11. In addition, it is necessary to ascertain the public interest in expelling a person. In that context, whether a person meets the requirements of the immigration rules will be a factor. However, the changes made to the appeal regime by the 2014 Act mean that when conducting that exercise the Tribunal cannot go behind a concession. Of course, if the immigration rules are in fact met, then the public interest in expelling a person will be reduced, often decisively.
12. But the task of the judge does not end with identifying the factors for and against the respondent remaining in the UK. Once the competing factors have been identified, the task is to balance them against each other to decide if the personal interests of the respondent outweigh the public interests.
13. Unfortunately, Judge Hussain did not carry out these tasks. By not doing so he failed to determine the appeal in accordance with his jurisdiction. This means the decision is infected with serious legal error and must not only be set aside but the original appeal must be remitted to the First-tier Tribunal for a hearing afresh wherein the human rights issues can be properly considered.

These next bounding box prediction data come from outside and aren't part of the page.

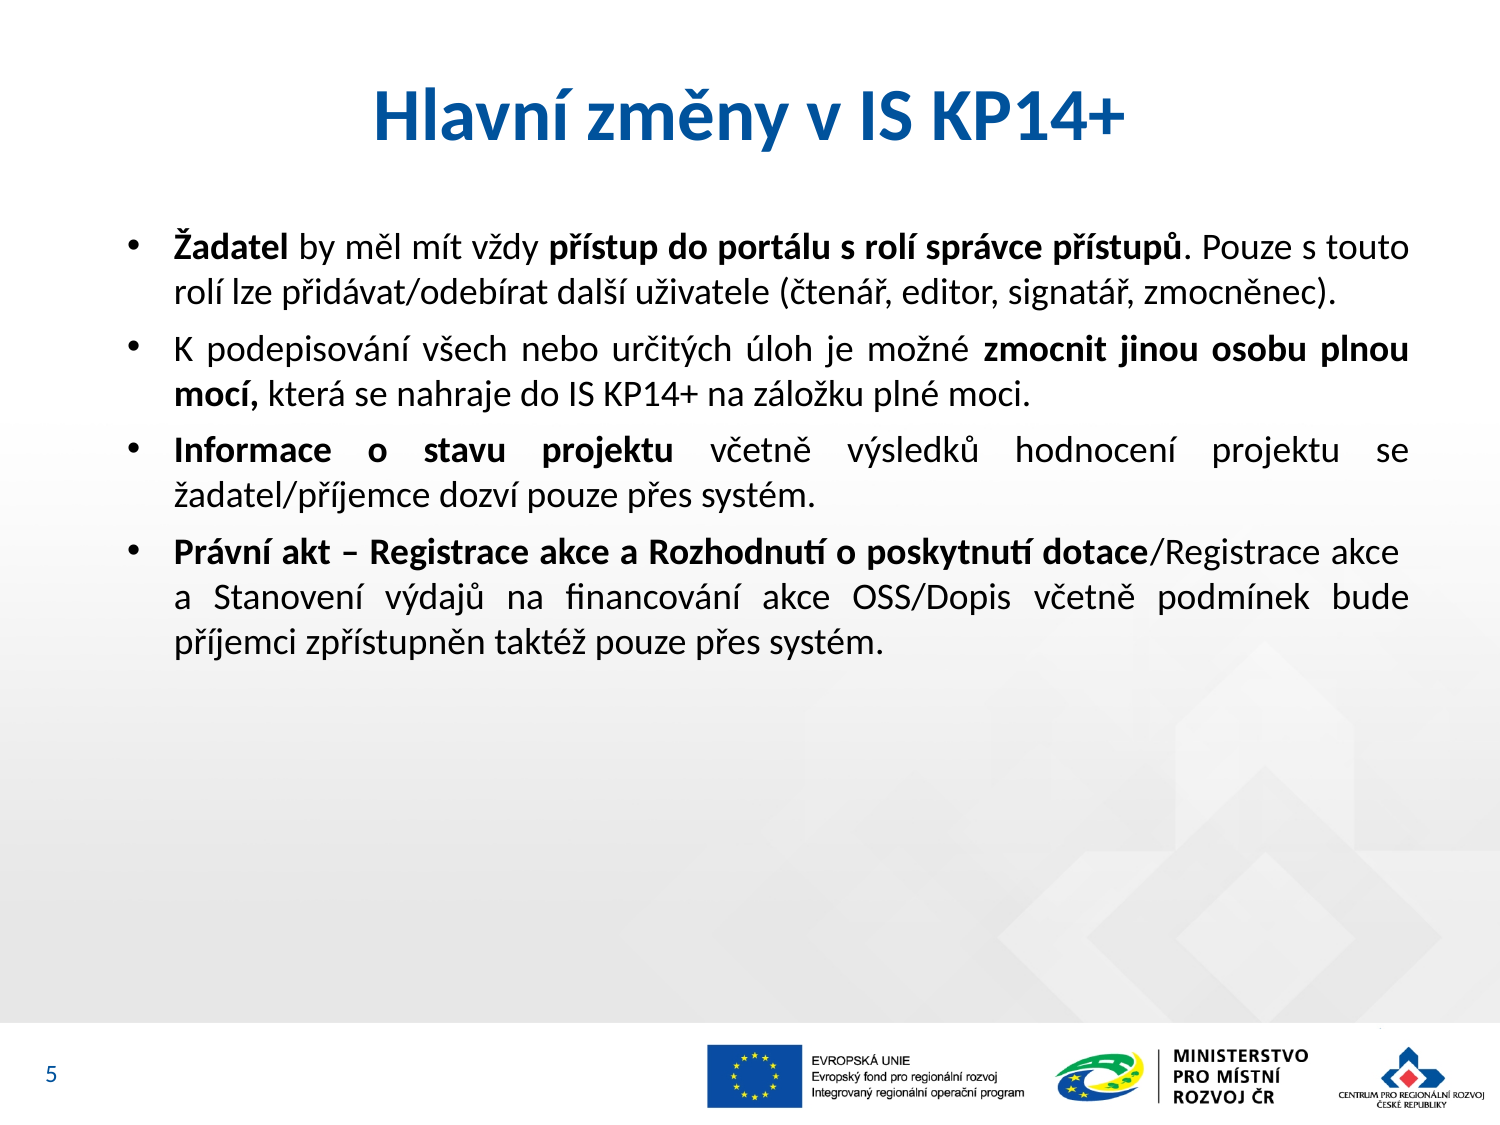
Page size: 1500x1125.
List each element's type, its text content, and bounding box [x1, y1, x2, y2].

list Žadatel by měl mít vždy přístup do portálu s rolí správce přístupů. Pouze s touto rolí lze přidávat/odebírat další uživatele (čtenář, editor, signatář, zmocněnec). K podepisování všech nebo určitých úloh je možné zmocnit jinou osobu plnou mocí, která se nahraje do IS KP14+ na záložku plné moci. Informace o stavu projektu včetně výsledků hodnocení projektu se žadatel/příjemce dozví pouze přes systém. Právní akt – Registrace akce a Rozhodnutí o poskytnutí dotace/Registrace akce a Stanovení výdajů na financování akce OSS/Dopis včetně podmínek bude příjemci zpřístupněn taktéž pouze přes systém. [112, 214, 1425, 1005]
slide_number 5 [30, 1042, 113, 1103]
title Hlavní změny v IS KP14+ [75, 42, 1425, 178]
picture [0, 0, 1500, 1125]
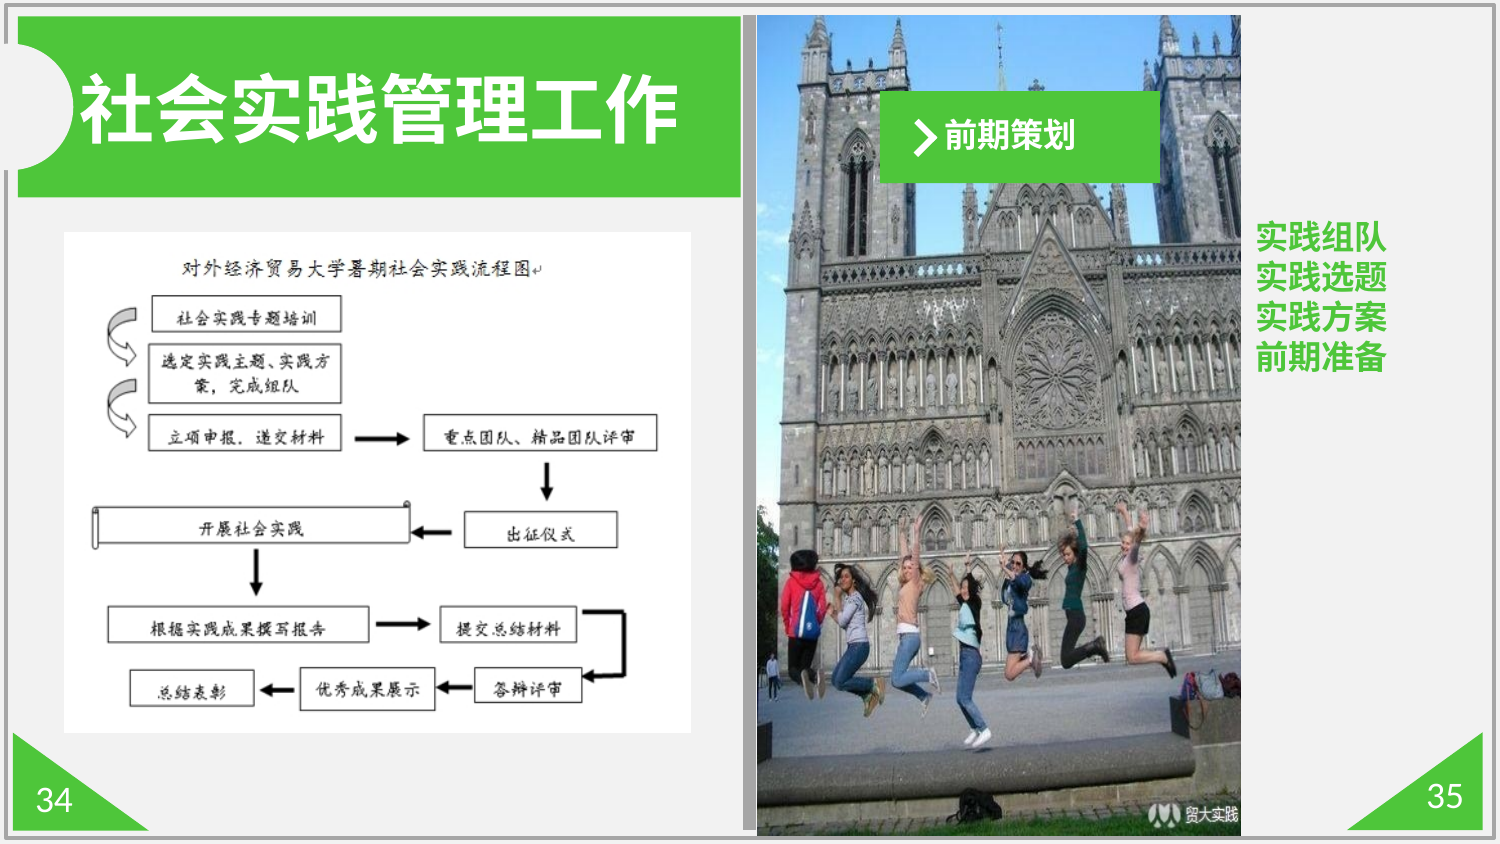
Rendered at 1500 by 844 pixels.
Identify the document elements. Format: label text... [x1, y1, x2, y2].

text_box [16, 14, 743, 200]
text_box [0, 41, 76, 173]
text_box [29, 209, 750, 489]
text_box 35 [1411, 763, 1500, 824]
picture [757, 14, 1241, 836]
picture [64, 232, 692, 733]
text_box 34 [20, 767, 127, 828]
text_box 社会实践管理工作 [64, 55, 727, 209]
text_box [879, 90, 1161, 184]
text_box [10, 730, 151, 833]
text_box 实践组队 实践选题 实践方案 前期准备 [1244, 209, 1483, 504]
text_box [1436, 730, 1485, 763]
text_box [1344, 781, 1485, 833]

14. One final comment is appropriate. Even had Judge Hussain had jurisdiction to review the exercise of discretion, he has failed to give adequate reasons for reversing the SSHD's decision. At paragraph 53, the judge records the possibility of a settlement being reached between the respondent's daughter and son-in-law with the relevant NHS body to repay the outstanding debt. But this was merely a possibility. There was no evidence that an agreement had been reached. It is unclear why the judge concluded that the sponsors were willing to settle the debt albeit reluctantly. He saw they were reluctant to pay the debt, which is also clear from the tone of the CAB letter. The lack of explanation by the judge is further evidence of legal error.
Notice of Decision
The First-tier Tribunal's decision and reasons statement contains an error on a point of law and is set aside.
The appeal is remitted to the First-tier Tribunal for a fresh hearing, before a judge other than Judge M B Hussain.